● Raw data:

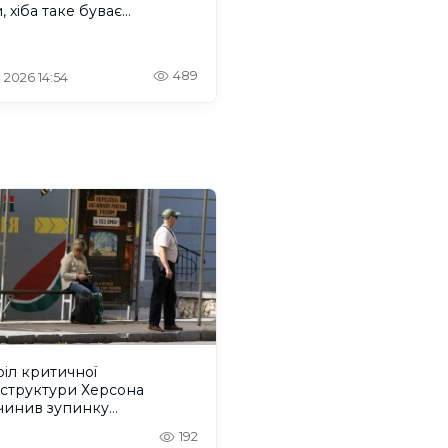
 хіба таке буває...
489
. 2026 14:54
іл критичної
аструктури Херсона
чинив зупинку
йбусів, перебої з водою і
192
ком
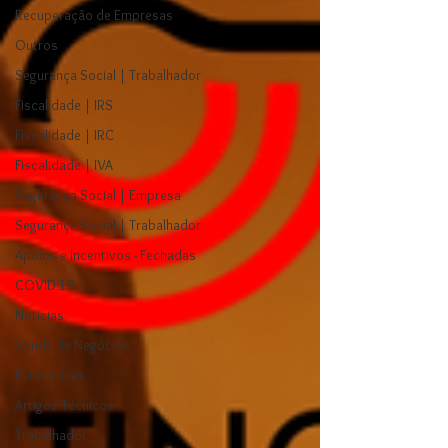
Recuperação de Empresas
Outros
Segurança Social | Trabalhador
Fiscalidade | IRS
Fiscalidade | IRC
Fiscalidade | IVA
Segurança Social | Empresa
Segurança Social | Trabalhador
Apoios e Incentivos - Fechadas
COVID 19
Noticias
Venda de Negócios
Estatísticas
Artigos Técnicos
Trabalhador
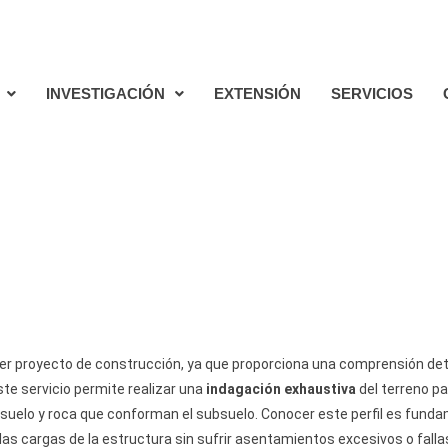
l.com
LinkedIn
Parque Industrial. UNSE, Gral. Savio, La Banda
INVESTIGACIÓN
EXTENSIÓN
SERVICIOS
er proyecto de construcción, ya que proporciona una comprensión detall
te servicio permite realizar una
indagación exhaustiva
del terreno p
 suelo y roca que conforman el subsuelo. Conocer este perfil es funda
 las cargas de la estructura sin sufrir asentamientos excesivos o falla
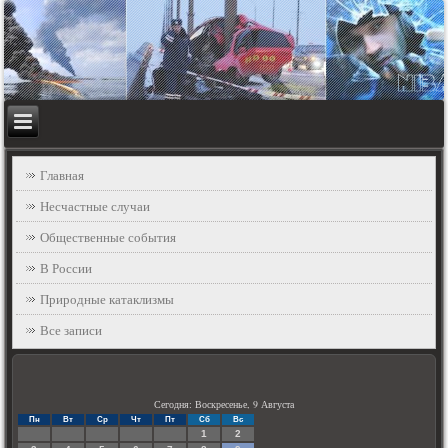
Главная
Несчастные случаи
Общественные события
В России
Природные катаклизмы
Все записи
Сегодня: Воскресенье, 9 Августа
Пн
Вт
Ср
Чт
Пт
Сб
Вс
1
2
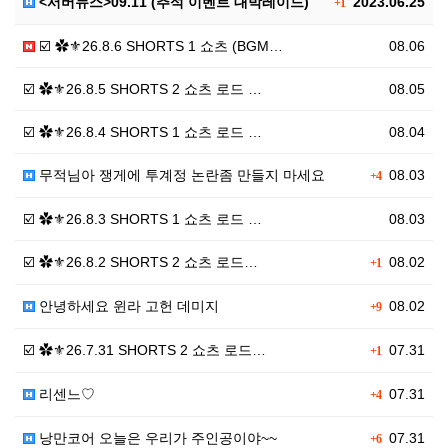
<서버뉴스>09.11 (추석 이벤트 대박레이드)
2023.06.25
+1
☑️ ✿⚜26.8.6 SHORTS 1 쇼츠 (BGM…
08.06
☑️ ✿⚜26.8.5 SHORTS 2 쇼츠 로드 …
08.05
☑️ ✿⚜26.8.4 SHORTS 1 쇼츠 로드 …
08.04
무적님아 쟁게에 투계정 논란좀 만들지 마세요
08.03
+4
☑️ ✿⚜26.8.3 SHORTS 1 쇼츠 로드 …
08.03
☑️ ✿⚜26.8.2 SHORTS 2 쇼츠 로드…
08.02
+1
안녕하세요 윈라 고헌 데미지
08.02
+9
☑️ ✿⚜26.7.31 SHORTS 2 쇼츠 로드…
07.31
+1
리센느♡
07.31
+4
낭만코어 오늘은 우리가 주인공이야~~
07.31
+6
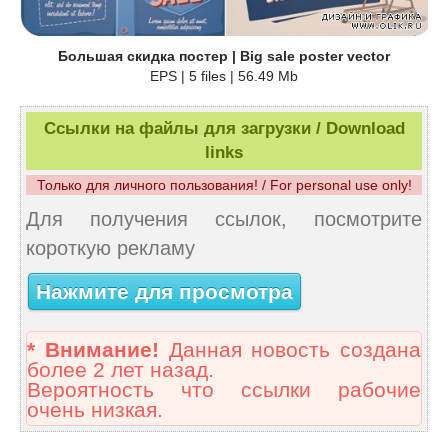
Большая скидка постер | Big sale poster vector
EPS | 5 files | 56.49 Mb
Ссылки на файлы для загрузки / Download
links
Только для личного пользования! / For personal use only!
Для получения ссылок, посмотрите
короткую рекламу
Нажмите для просмотра
* Внимание!
Данная новость создана
более 2 лет назад.
Вероятность что ссылки рабочие
очень низкая.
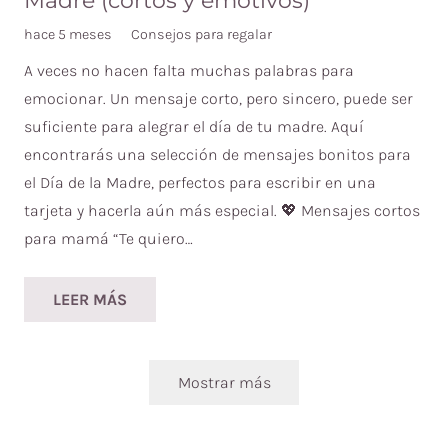
Madre (cortos y emotivos)
hace 5 meses
Consejos para regalar
A veces no hacen falta muchas palabras para
emocionar. Un mensaje corto, pero sincero, puede ser
suficiente para alegrar el día de tu madre. Aquí
encontrarás una selección de mensajes bonitos para
el Día de la Madre, perfectos para escribir en una
tarjeta y hacerla aún más especial. 💖 Mensajes cortos
para mamá “Te quiero…
LEER MÁS
Mostrar más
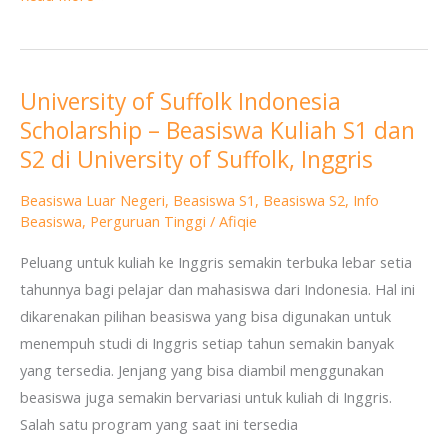
University of Suffolk Indonesia
University
Scholarship – Beasiswa Kuliah S1 dan
of
Suffolk
S2 di University of Suffolk, Inggris
Indonesia
Beasiswa Luar Negeri
,
Beasiswa S1
,
Beasiswa S2
,
Info
Scholarship
Beasiswa
,
Perguruan Tinggi
/
Afiqie
–
Beasiswa
Peluang untuk kuliah ke Inggris semakin terbuka lebar setia
Kuliah
tahunnya bagi pelajar dan mahasiswa dari Indonesia. Hal ini
S1
dikarenakan pilihan beasiswa yang bisa digunakan untuk
dan
menempuh studi di Inggris setiap tahun semakin banyak
S2
yang tersedia. Jenjang yang bisa diambil menggunakan
di
beasiswa juga semakin bervariasi untuk kuliah di Inggris.
University
Salah satu program yang saat ini tersedia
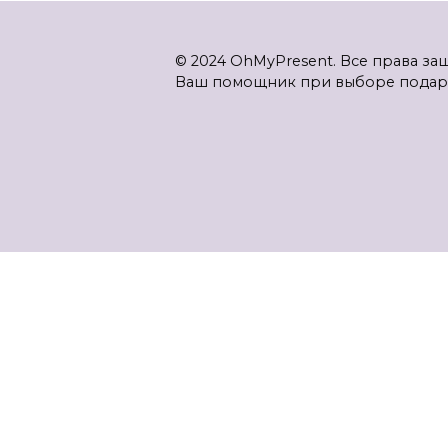
© 2024 OhMyPresent. Все права з
Ваш помощник при выборе подар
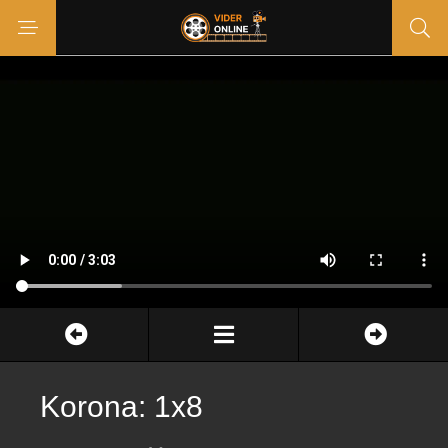
Korona: 1x8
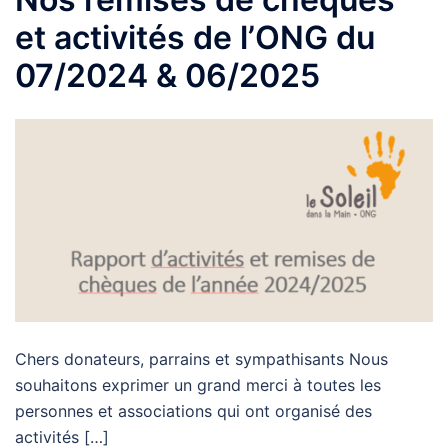
et activités de l’ONG du
07/2024 & 06/2025
Chers donateurs, parrains et sympathisants Nous
souhaitons exprimer un grand merci à toutes les
personnes et associations qui ont organisé des
activités […]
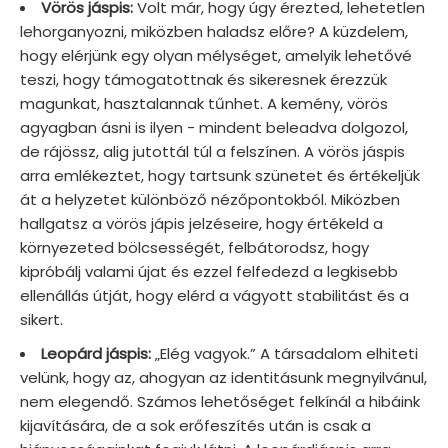
Vörös jáspis:
Volt már, hogy úgy érezted, lehetetlen
lehorganyozni, miközben haladsz előre? A küzdelem,
hogy elérjünk egy olyan mélységet, amelyik lehetővé
teszi, hogy támogatottnak és sikeresnek érezzük
magunkat, hasztalannak tűnhet. A kemény, vörös
agyagban ásni is ilyen - mindent beleadva dolgozol,
de rájössz, alig jutottál túl a felszínen. A vörös jáspis
arra emlékeztet, hogy tartsunk szünetet és értékeljük
át a helyzetet különböző nézőpontokból. Miközben
hallgatsz a vörös jápis jelzéseire, hogy értékeld a
környezeted bölcsességét, felbátorodsz, hogy
kipróbálj valami újat és ezzel felfedezd a legkisebb
ellenállás útját, hogy elérd a vágyott stabilitást és a
sikert.
Leopárd jáspis:
„Elég vagyok.” A társadalom elhiteti
velünk, hogy az, ahogyan az identitásunk megnyilvánul,
nem elegendő. Számos lehetőséget felkínál a hibáink
kijavítására, de a sok erőfeszítés után is csak a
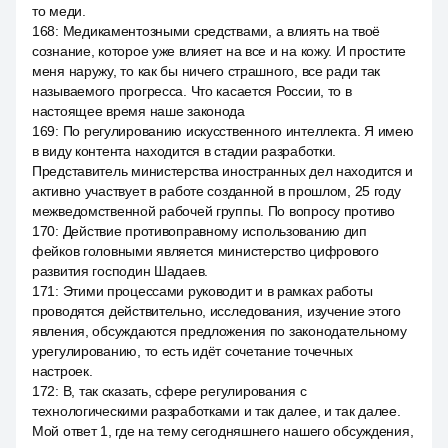
то меди.
168
:
Медикаментозными средствами, а влиять на твоё
сознание, которое уже влияет на все и на кожу. И простите
меня наружу, то как бы ничего страшного, все ради так
называемого прогресса. Что касается России, то в
настоящее время наше законода
169
:
По регулированию искусственного интеллекта. Я имею
в виду контента находится в стадии разработки.
Представитель министерства иностранных дел находится и
активно участвует в работе созданной в прошлом, 25 году
межведомственной рабочей группы. По вопросу противо
170
:
Действие противоправному использованию дип
фейков головными является министерство цифрового
развития господин Шадаев.
171
:
Этими процессами руководит и в рамках работы
проводятся действительно, исследования, изучение этого
явления, обсуждаются предложения по законодательному
урегулированию, то есть идёт сочетание точечных
настроек.
172
:
В, так сказать, сфере регулирования с
технологическими разработками и так далее, и так далее.
Мой ответ 1, где на тему сегодняшнего нашего обсуждения,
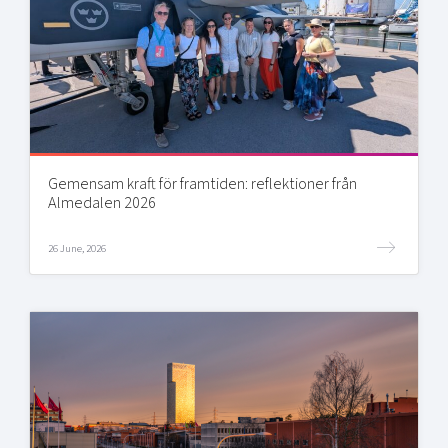
Gemensam kraft för framtiden: reflektioner från
Almedalen 2026
26 June, 2026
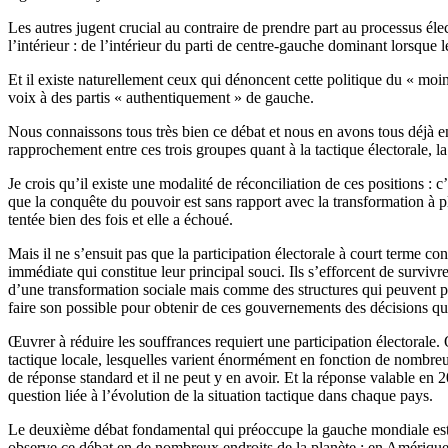
Les autres jugent crucial au contraire de prendre part au processus él
l’intérieur : de l’intérieur du parti de centre-gauche dominant lorsque 
Et il existe naturellement ceux qui dénoncent cette politique du « moind
voix à des partis « authentiquement » de gauche.
Nous connaissons tous très bien ce débat et nous en avons tous déjà en
rapprochement entre ces trois groupes quant à la tactique électorale, 
Je crois qu’il existe une modalité de réconciliation de ces positions : c’
que la conquête du pouvoir est sans rapport avec la transformation à 
tentée bien des fois et elle a échoué.
Mais il ne s’ensuit pas que la participation électorale à court terme co
immédiate qui constitue leur principal souci. Ils s’efforcent de surviv
d’une transformation sociale mais comme des structures qui peuvent pro
faire son possible pour obtenir de ces gouvernements des décisions q
Œuvrer à réduire les souffrances requiert une participation électorale
tactique locale, lesquelles varient énormément en fonction de nombreux
de réponse standard et il ne peut y en avoir. Et la réponse valable en
question liée à l’évolution de la situation tactique dans chaque pays.
Le deuxième débat fondamental qui préoccupe la gauche mondiale est ce
observe ce débat en de nombreux endroits de la planète : en Amérique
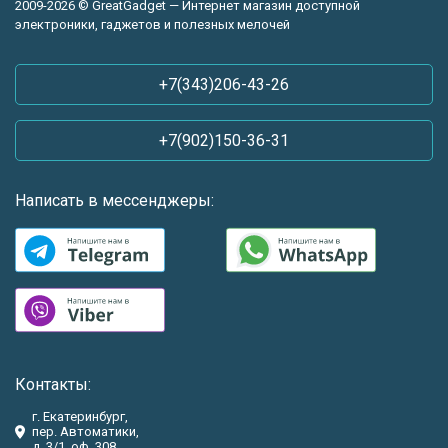
2009-2026 © GreatGadget — Интернет магазин доступной
электроники, гаджетов и полезных мелочей
+7(343)206-43-26
+7(902)150-36-31
Написать в мессенджеры:
Контакты:
г. Екатеринбург,
пер. Автоматики,
д. 3/1, оф. 308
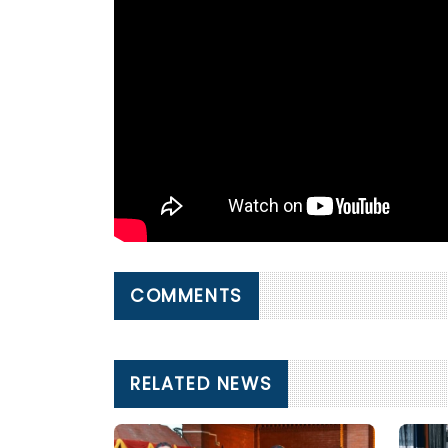
COMMENTS
RELATED NEWS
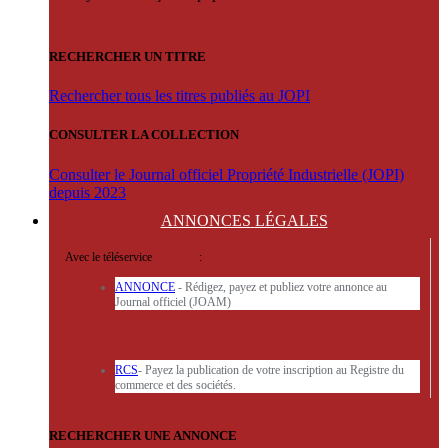
RECHERCHER UN TITRE
Rechercher tous les titres publiés au JOPI
CONSULTER LA COLLECTION
Consulter le Journal officiel Propriété Industrielle (JOPI)
depuis 2023
ANNONCES
LÉGALES
Avec le téléservice
'ARERE
:
ANNONCE
- Rédigez, payez et publiez votre annonce au
Journal officiel (JOAM)
RCS
- Payez la publication de votre inscription au Registre du
commerce et des sociétés.
RECHERCHER UNE ANNONCE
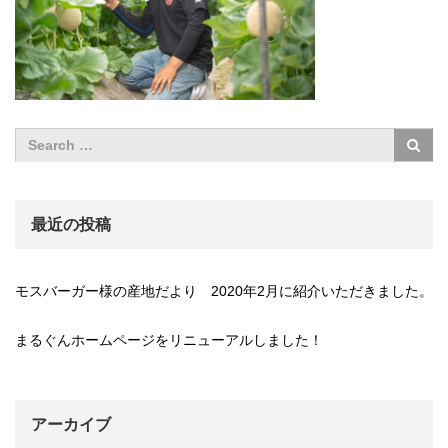
最近の投稿
モスバーガー様の産地だより 2020年2月に紹介いただきました。
まるぐんホームページをリニューアルしました！
アーカイブ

● Task goal: In the data above, retype exactly and only the lines between the one holding "magunkat, hasztalannak tűnhet." and the one holding "velünk, hogy az, ahogyan", inclusive.

● Response to the task:
magunkat, hasztalannak tűnhet. A kemény, vörös
agyagban ásni is ilyen - mindent beleadva dolgozol,
de rájössz, alig jutottál túl a felszínen. A vörös jáspis
arra emlékeztet, hogy tartsunk szünetet és értékeljük
át a helyzetet különböző nézőpontokból. Miközben
hallgatsz a vörös jápis jelzéseire, hogy értékeld a
környezeted bölcsességét, felbátorodsz, hogy
kipróbálj valami újat és ezzel felfedezd a legkisebb
ellenállás útját, hogy elérd a vágyott stabilitást és a
sikert.
Leopárd jáspis:
„Elég vagyok.” A társadalom elhiteti
velünk, hogy az, ahogyan az identitásunk megnyilvánul,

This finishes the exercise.